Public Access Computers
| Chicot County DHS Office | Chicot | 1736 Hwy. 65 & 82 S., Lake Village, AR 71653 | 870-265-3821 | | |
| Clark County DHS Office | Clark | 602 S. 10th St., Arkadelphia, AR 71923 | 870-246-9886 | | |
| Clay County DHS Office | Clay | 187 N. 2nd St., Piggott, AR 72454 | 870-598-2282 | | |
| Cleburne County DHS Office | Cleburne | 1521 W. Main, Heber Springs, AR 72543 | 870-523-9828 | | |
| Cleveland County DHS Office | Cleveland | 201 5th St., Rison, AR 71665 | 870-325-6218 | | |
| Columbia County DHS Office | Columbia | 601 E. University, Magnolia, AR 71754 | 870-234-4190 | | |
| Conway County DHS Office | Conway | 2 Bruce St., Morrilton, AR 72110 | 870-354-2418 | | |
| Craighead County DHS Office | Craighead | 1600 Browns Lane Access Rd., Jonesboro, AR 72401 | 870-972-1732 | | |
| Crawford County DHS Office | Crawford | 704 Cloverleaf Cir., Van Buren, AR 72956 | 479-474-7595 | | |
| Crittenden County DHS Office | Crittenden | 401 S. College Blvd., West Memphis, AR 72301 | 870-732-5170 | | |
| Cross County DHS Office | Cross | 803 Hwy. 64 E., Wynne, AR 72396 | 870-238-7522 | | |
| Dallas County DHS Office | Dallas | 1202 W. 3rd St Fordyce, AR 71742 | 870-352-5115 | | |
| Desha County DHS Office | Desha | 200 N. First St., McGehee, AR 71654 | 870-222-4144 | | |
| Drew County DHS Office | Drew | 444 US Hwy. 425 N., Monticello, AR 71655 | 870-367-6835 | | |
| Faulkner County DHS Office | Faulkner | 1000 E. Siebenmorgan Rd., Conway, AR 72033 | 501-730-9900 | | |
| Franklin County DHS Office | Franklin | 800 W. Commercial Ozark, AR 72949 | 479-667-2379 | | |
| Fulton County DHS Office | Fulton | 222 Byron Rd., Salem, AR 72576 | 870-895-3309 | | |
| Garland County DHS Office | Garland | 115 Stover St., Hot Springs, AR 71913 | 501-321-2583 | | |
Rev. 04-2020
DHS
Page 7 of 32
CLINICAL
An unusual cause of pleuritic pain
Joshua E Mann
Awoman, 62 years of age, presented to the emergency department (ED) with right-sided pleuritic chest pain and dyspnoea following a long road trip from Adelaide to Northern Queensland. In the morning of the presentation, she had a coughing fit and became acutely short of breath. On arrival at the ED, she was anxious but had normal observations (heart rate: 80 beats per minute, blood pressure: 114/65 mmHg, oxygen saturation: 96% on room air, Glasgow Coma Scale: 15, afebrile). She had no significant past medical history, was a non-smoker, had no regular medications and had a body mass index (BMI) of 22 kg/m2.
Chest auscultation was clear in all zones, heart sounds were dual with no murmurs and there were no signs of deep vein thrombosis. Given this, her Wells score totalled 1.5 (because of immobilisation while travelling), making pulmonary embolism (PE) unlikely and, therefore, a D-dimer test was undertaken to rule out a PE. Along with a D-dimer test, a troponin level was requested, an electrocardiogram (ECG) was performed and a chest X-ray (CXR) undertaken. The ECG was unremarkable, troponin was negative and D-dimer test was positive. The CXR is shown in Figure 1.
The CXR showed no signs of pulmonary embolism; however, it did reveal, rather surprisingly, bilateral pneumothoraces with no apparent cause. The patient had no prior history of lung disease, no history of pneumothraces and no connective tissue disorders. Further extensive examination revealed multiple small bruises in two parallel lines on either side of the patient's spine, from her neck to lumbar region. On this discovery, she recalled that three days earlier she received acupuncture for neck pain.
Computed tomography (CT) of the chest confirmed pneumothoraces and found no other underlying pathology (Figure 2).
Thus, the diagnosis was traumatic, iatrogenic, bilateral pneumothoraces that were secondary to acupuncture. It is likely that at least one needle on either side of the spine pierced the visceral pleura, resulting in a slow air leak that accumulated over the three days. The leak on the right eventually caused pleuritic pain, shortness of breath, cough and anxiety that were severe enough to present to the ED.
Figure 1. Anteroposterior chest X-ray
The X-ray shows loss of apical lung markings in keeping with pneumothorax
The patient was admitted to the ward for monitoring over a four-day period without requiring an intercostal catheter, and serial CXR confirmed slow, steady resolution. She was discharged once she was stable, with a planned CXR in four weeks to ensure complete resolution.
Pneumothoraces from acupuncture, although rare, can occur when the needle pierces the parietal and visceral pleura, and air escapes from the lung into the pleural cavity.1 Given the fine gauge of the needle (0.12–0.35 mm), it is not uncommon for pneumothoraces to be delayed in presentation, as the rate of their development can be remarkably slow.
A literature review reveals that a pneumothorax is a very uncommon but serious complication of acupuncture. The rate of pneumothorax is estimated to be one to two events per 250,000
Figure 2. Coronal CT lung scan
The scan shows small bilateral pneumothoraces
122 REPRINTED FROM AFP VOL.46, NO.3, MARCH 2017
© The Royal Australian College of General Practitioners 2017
================
- _Work instructions_
In the listing above, find the line containing "870-972-1732 | | |" and the line containing "870-732-5170 | | |". Output them and every line between, exactly, and nothing else.

- _Result_
| Craighead County DHS Office | Craighead | 1600 Browns Lane Access Rd., Jonesboro, AR 72401 | 870-972-1732 | | |
| Crawford County DHS Office | Crawford | 704 Cloverleaf Cir., Van Buren, AR 72956 | 479-474-7595 | | |
| Crittenden County DHS Office | Crittenden | 401 S. College Blvd., West Memphis, AR 72301 | 870-732-5170 | | |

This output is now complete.